После того, как судебные прения были закончены, и все свидетели выслушаны, мне оставалось ждать вынесения приговора.
Я никогда раньше не молился, хотя и не относил себя к атеистам, но сегодня я неустанно молил Бога, и, кажется, Он меня услышал:
«Никитина Сергея Александровича оправдать»…
Оправдать. Оправдать. Оправдать! Я не знал, кого благодарить в первую очередь — Господа или Виктора Андреевича.
Я оправдан. Я не виновен. Я свободен!
Я крепко, с искренней благодарностью жал руку своему адвокату, и отпустил только, когда заметил его вежливую, смущенную улыбку.
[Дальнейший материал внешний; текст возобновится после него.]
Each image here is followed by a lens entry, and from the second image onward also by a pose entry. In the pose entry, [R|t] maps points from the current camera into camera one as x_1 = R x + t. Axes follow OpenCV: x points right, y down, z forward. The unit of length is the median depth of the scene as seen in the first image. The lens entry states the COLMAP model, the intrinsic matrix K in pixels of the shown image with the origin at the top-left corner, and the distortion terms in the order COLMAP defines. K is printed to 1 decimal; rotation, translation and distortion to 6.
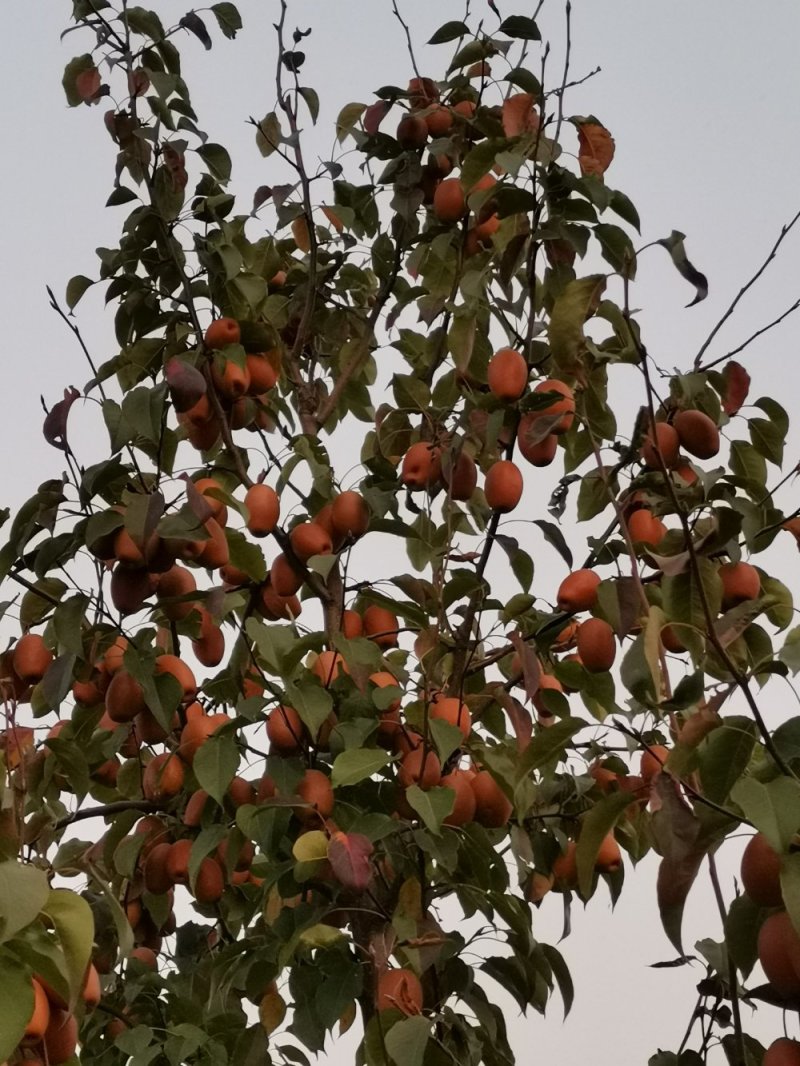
lens RADIAL K [[1987.2, 0, 400.0], [0, 1987.2, 533.0], [0, 0, 1]] dist [0.062345, -0.282090]
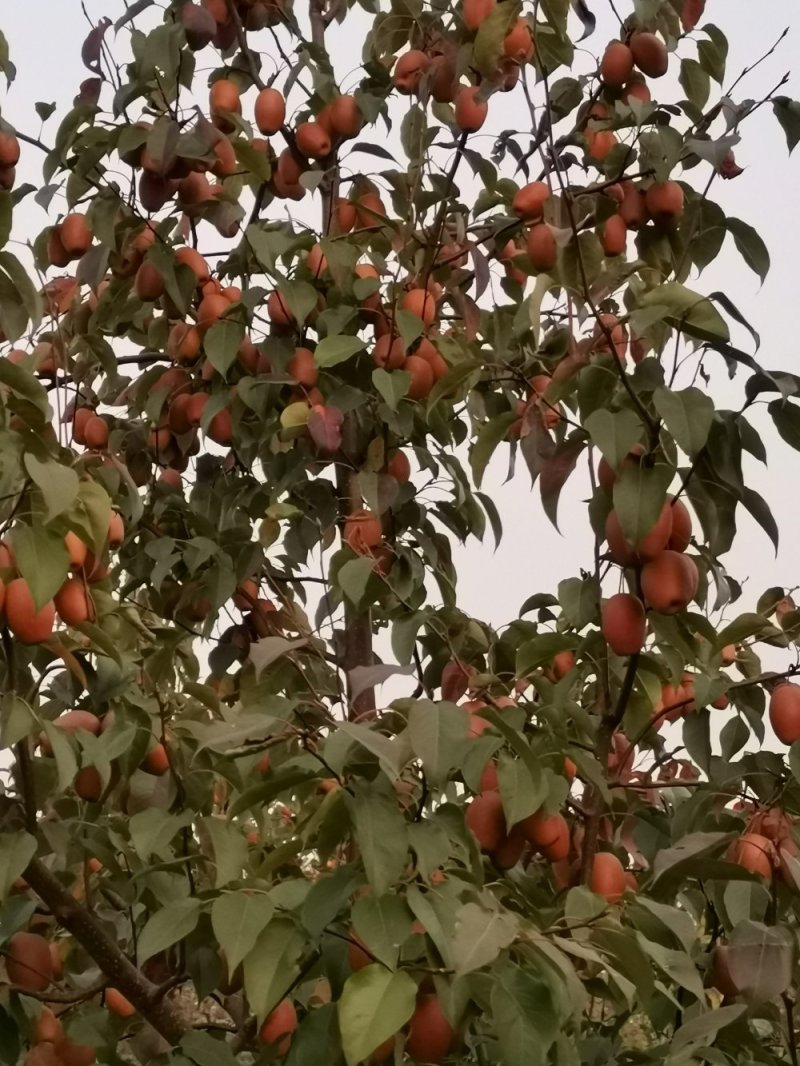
lens RADIAL K [[1987.2, 0, 400.0], [0, 1987.2, 533.0], [0, 0, 1]] dist [0.062345, -0.282090]
pose [[0.998894, 0.039278, -0.025855, 0.049177], [-0.030694, 0.961152, 0.274308, -0.102364], [0.035625, -0.273211, 0.961294, -0.200393]]
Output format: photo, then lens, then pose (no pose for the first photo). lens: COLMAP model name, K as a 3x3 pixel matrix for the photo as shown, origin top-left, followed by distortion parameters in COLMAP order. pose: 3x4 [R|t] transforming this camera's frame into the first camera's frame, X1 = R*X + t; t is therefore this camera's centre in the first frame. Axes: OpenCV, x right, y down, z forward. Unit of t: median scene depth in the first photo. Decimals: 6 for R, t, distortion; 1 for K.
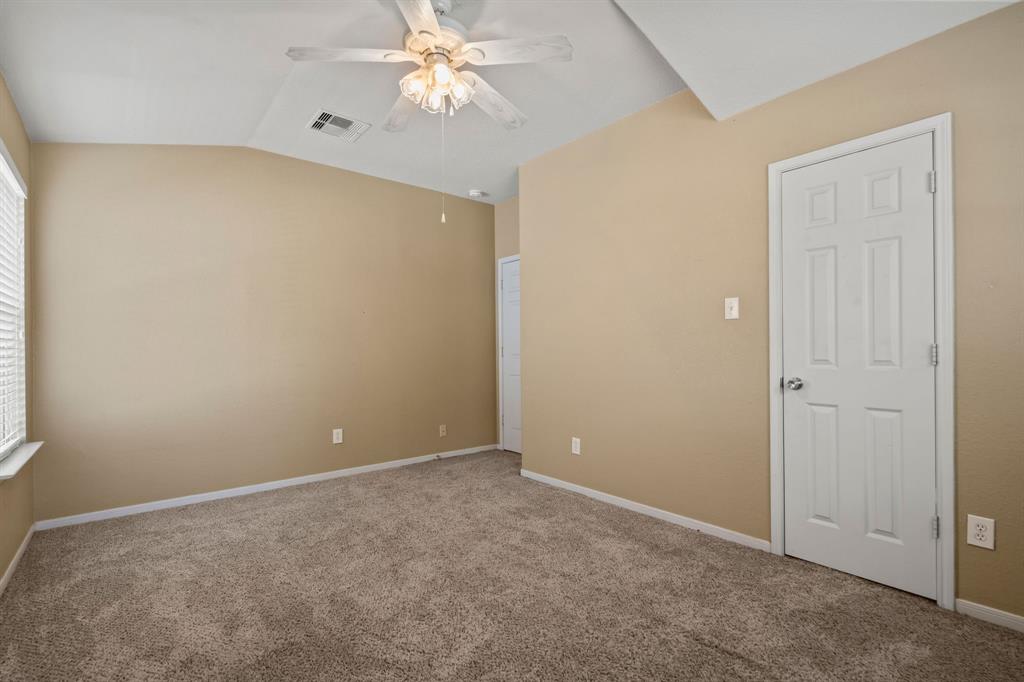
lens RADIAL K [[472.1, 0, 513.1], [0, 472.1, 346.0], [0, 0, 1]] dist [-0.008171, 0.002760]
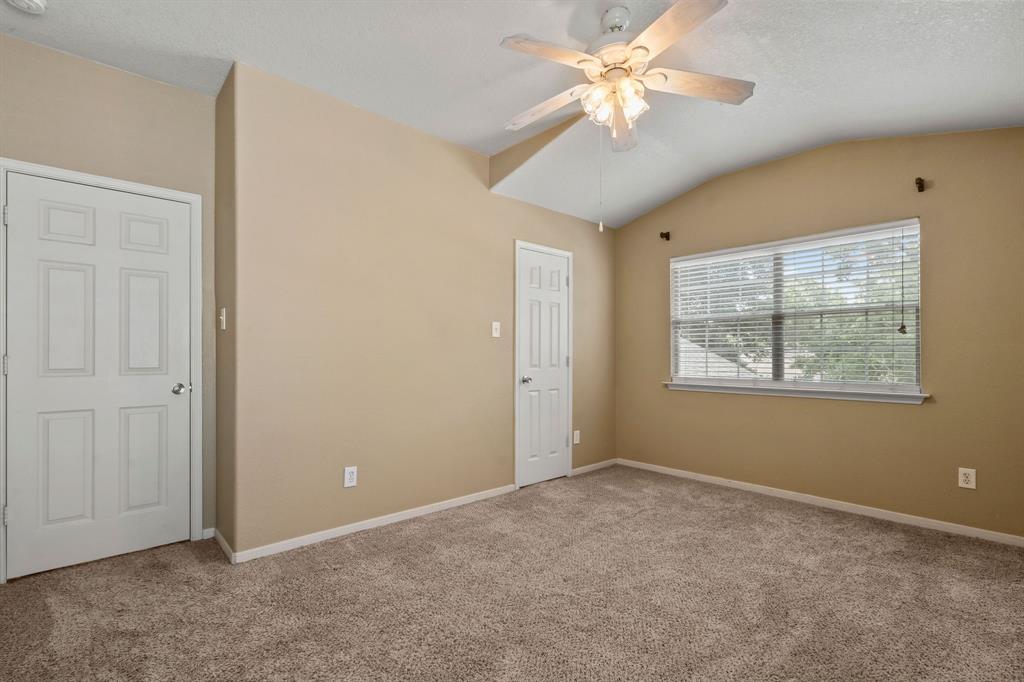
lens RADIAL K [[472.1, 0, 513.5], [0, 472.1, 349.3], [0, 0, 1]] dist [-0.008171, 0.002760]
pose [[-0.054739, 0.013676, 0.998407, -1.008941], [-0.012063, 0.999824, -0.014357, -0.001751], [-0.998428, -0.012830, -0.054564, 1.097979]]
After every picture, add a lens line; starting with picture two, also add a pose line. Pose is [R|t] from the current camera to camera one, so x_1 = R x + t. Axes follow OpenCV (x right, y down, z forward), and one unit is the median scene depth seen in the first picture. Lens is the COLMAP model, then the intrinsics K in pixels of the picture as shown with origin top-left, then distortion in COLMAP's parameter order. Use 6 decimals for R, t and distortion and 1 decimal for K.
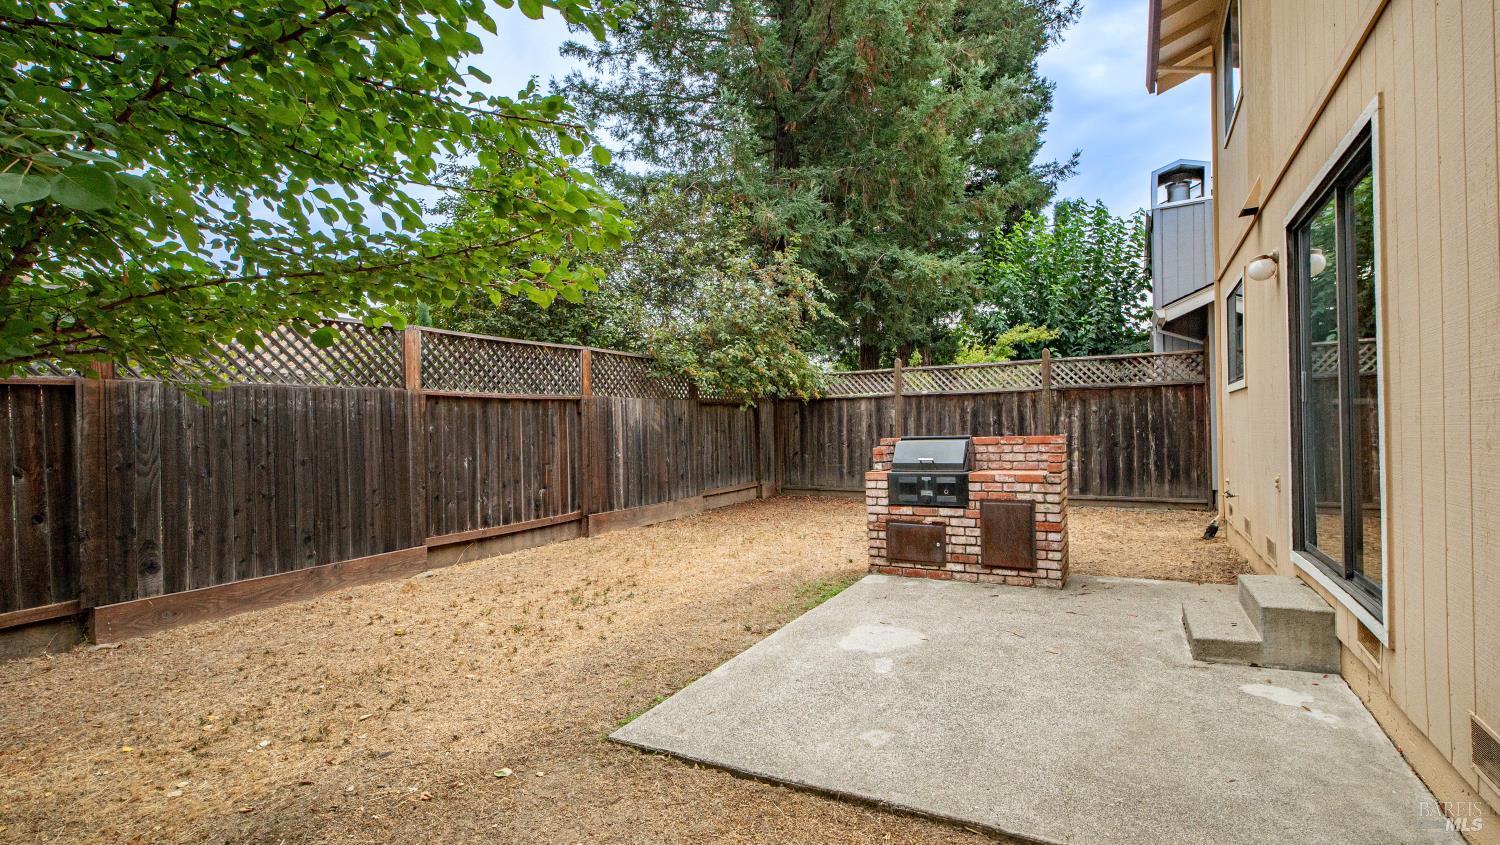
lens RADIAL K [[682.0, 0, 746.0], [0, 682.0, 430.2], [0, 0, 1]] dist [0.000807, -0.000252]
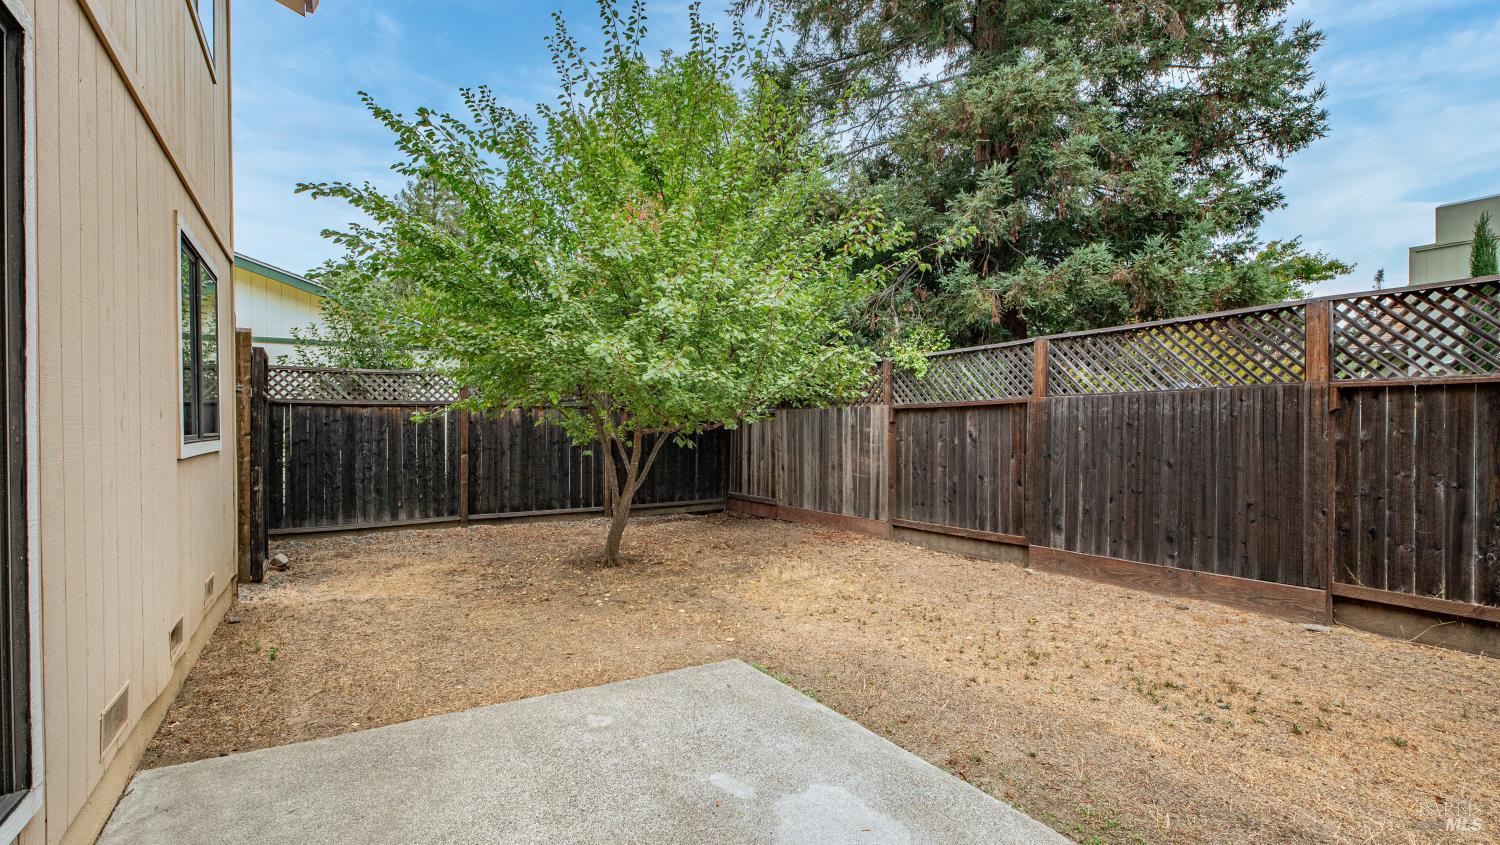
lens RADIAL K [[682.0, 0, 746.0], [0, 682.0, 430.2], [0, 0, 1]] dist [0.000807, -0.000252]
pose [[-0.483940, 0.027341, -0.874674, 0.543112], [0.011197, 0.999623, 0.025052, -0.036143], [0.875030, 0.002330, -0.484064, 0.899943]]
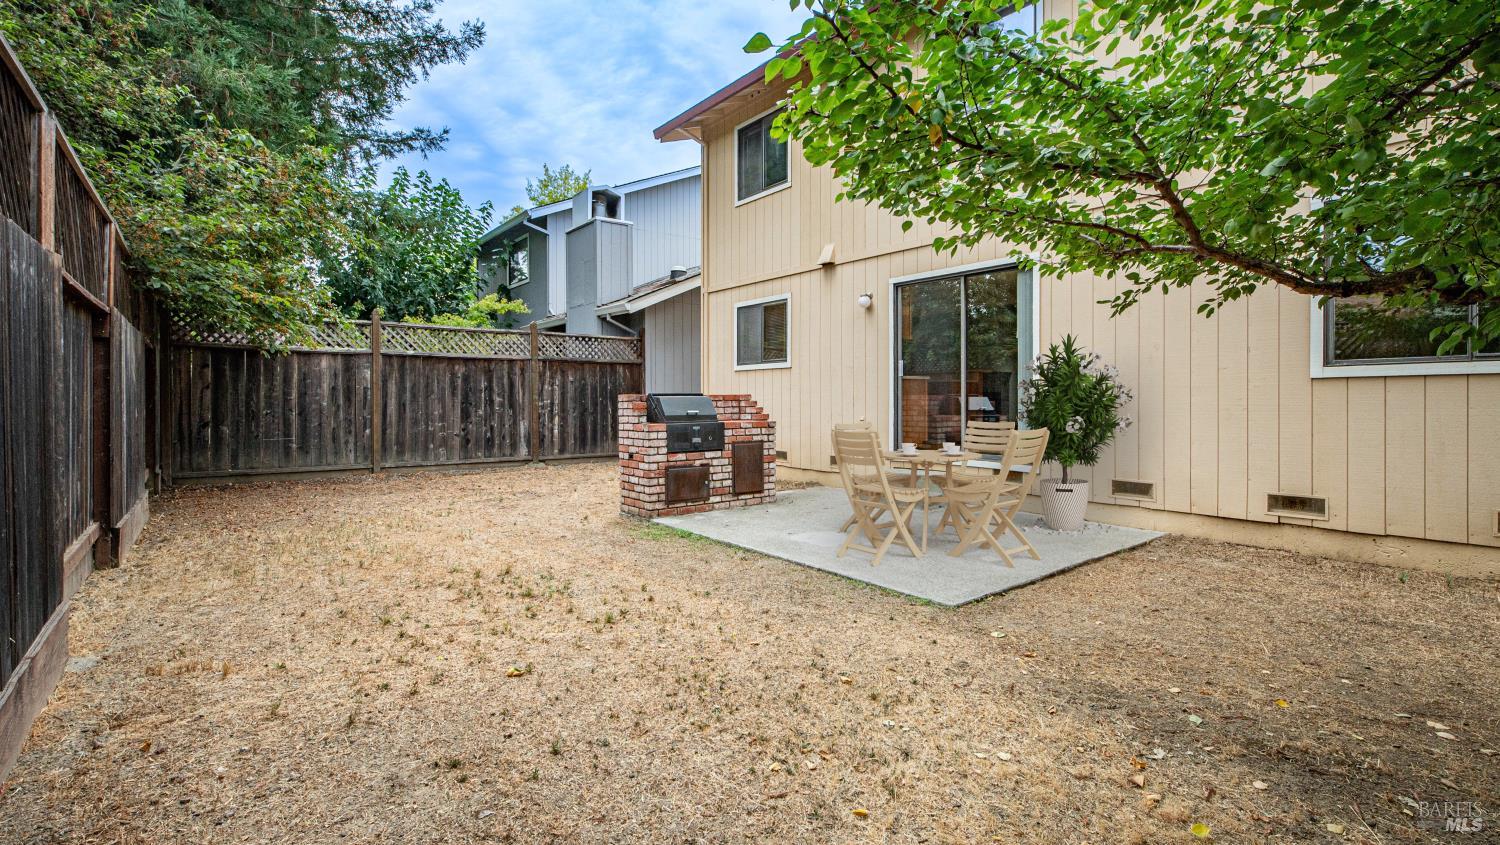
lens RADIAL K [[716.6, 0, 758.3], [0, 716.6, 397.7], [0, 0, 1]] dist [0.001898, 0.000130]
pose [[0.366671, 0.023505, 0.930054, -0.839701], [-0.002357, 0.999701, -0.024336, 0.048378], [-0.930348, 0.006731, 0.366617, 0.442392]]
— Спасибо! Огромное спасибо! — лепетал я от радости, не в силах подобрать нужных слов.
— Вот теперь, пожалуйста! — улыбнулся он. — Теперь можно выдохнуть.
Краем глаза я заметил подходящего ко мне Пашку. Он протянул мне руку:
— Поздравляю, дружище, — сказал он. — Мы все очень переживали!
— Боже мой! — это уже Нютка бросилась мне на шею, стискивая в объятиях. Она и смеялась, и рыдала, и моя щека была мокрой от ее слез.
— Все хорошо, — тихо сказал я ей. — Теперь все будет хорошо.